Although Trump also urged "peace and calm" during a quick visit to his US-Mexico border wall in Alamo, Texas, his overall message was of refusal to take blame.

The House of Representatives is set Wednesday to make Trump the first president in US history impeached for a second time over his January 6 speech in which he claimed he was the real winner of the November election, then urged supporters to march on Congress.

The crowd attacked the Capitol, fighting with police, ransacking offices, and briefly forcing frightened lawmakers to abandon a ceremony certifying Democrat Joe Biden's election victory.

A defiant Trump insisted on his way to Texas that "everybody" thought his speech was "totally appropriate."

Trump dubbed his likely impeachment a "continuation of the greatest witch hunt in the history of politics."

And he warned that while "you have to always avoid violence," his supporters are furious.

"I've never seen such anger," he said.

Democrats are all but sure to pass impeachment in the House.

The Republican-controlled Senate has been considered unlikely to call an emergency session and put Trump on trial before his term runs out on January 20.

However, significant cracks are appearing in the party that Trump has held in thrall for the last four years.

According to The New York Times, the powerful Senate majority leader, Senator Mitch McConnell, has said privately he believes Trump did commit impeachable offenses.

And in the House, the number three Republican, Representative Liz Cheney, said she would be voting to impeach. This came after the top House Republican, Kevin McCarthy, said members would have a free vote and not be required to toe the party line -- a significant weakening of support for Trump.

- Beyond the pale -

Barred from Twitter and Facebook -- two platforms integral to his shock rise to power in 2016 -- Trump is for the first time struggling to shape the news message, a censoring by Big Tech that he called a "catastrophic mistake."

Ever since the November 3 election, the Republican real estate tycoon has been obsessively pushing his lie that Biden stole the election.

But his speech to supporters last week and the crowd's attack on Congress, which included fatally wounding a policeman, proved beyond the pale even for some of his staunchest supporters.


Major representatives of the corporate and sporting world have subsequently turned their backs on Trump, while the Republican party is splitting between ultra-loyalists and a growing number of lawmakers who see Trump as a liability.

Trump has yet to congratulate Biden or urge his supporters to stand behind the incoming president after he is inaugurated on January 20 -- a gesture of political unity considered all but routine after US elections.

- Second impeachment -

The House of Representatives will first vote late Tuesday on a longshot bid to get Vice President Mike Pence and the cabinet to invoke the US Constitution's 25th Amendment, which would declare Trump unfit to perform his duties and install Pence as acting president.

This is unlikely to happen.

Although Pence is reportedly furious about Trump's behavior last week, the two met at the White House on Monday for the first time since the Congress attack, signaling that whatever Pence and the dwindling number of White House officials feel, they are committed to keeping the presidency limping along to the end.

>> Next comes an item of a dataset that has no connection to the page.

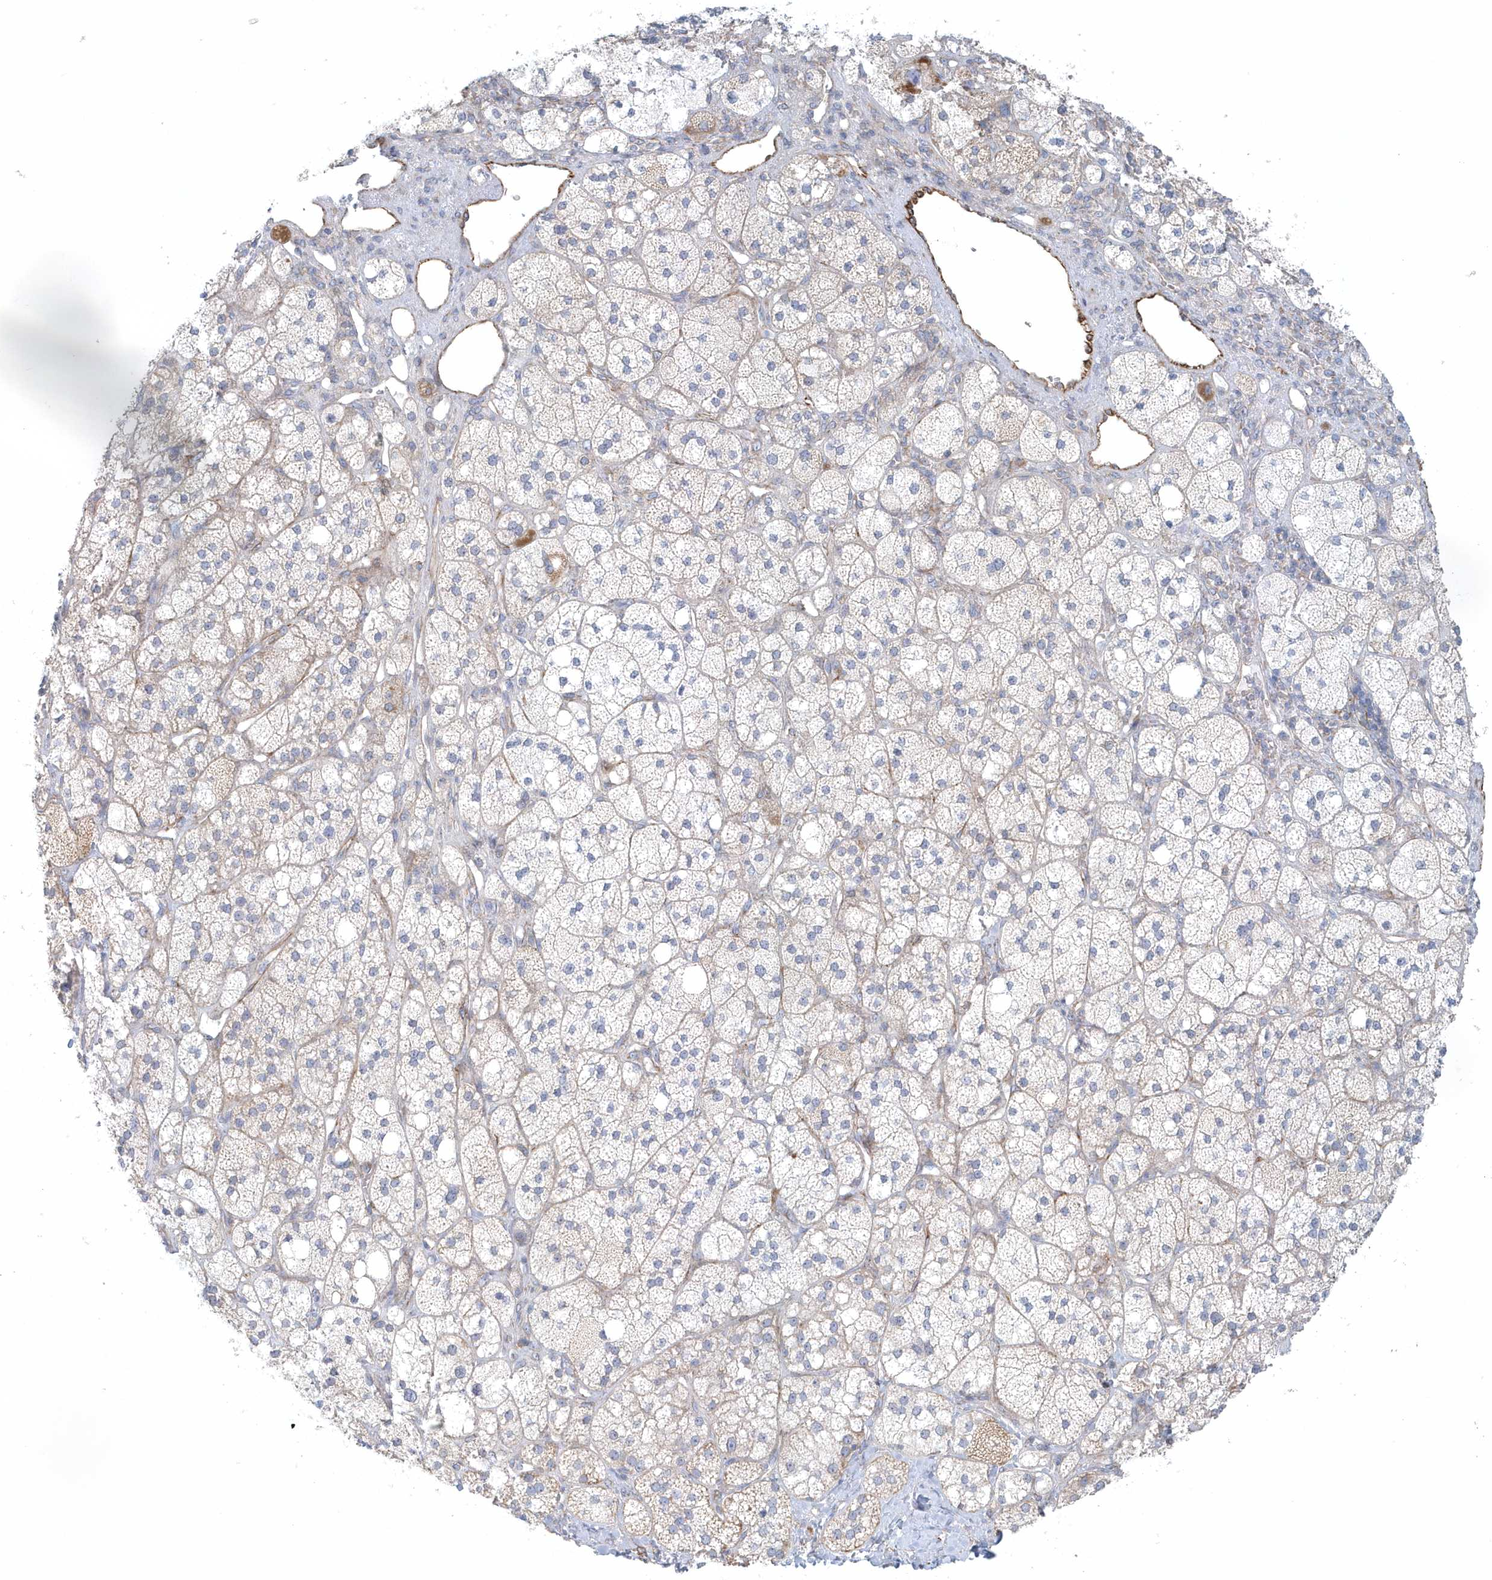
{"staining": {"intensity": "weak", "quantity": "<25%", "location": "cytoplasmic/membranous"}, "tissue": "adrenal gland", "cell_type": "Glandular cells", "image_type": "normal", "snomed": [{"axis": "morphology", "description": "Normal tissue, NOS"}, {"axis": "topography", "description": "Adrenal gland"}], "caption": "Protein analysis of benign adrenal gland shows no significant staining in glandular cells. The staining is performed using DAB brown chromogen with nuclei counter-stained in using hematoxylin.", "gene": "GPR152", "patient": {"sex": "male", "age": 61}}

Still, with a string of cabinet officials quitting the government -- most recently the acting head of the Department of Homeland Security Chad Wolf on Monday -- it's also clear that Trump's grip on power is tenuous.

Democrats will follow up the 25th Amendment vote with impeachment proceedings in the House on Wednesday. The single charge of "incitement of insurrection" is all but sure to get majority support.

The Republican-controlled Senate, however, is in recess until January 19 and its leadership says there is no way to rush through an impeachment trial before Biden takes over the following day.

This would mean that Trump, who was already acquitted in the Senate last year after his first impeachment trial, would not be forced out of office early.

Not even all Democrats are gunning whole heartedly for a trial, worried that this would overshadow Biden's first days in office.

The new president will already face the challenges of an out-of-control Covid-19 pandemic, the stumbling vaccination program, a shaky economy, and now the aftermath of violent political opposition from parts of Trump's huge voter base.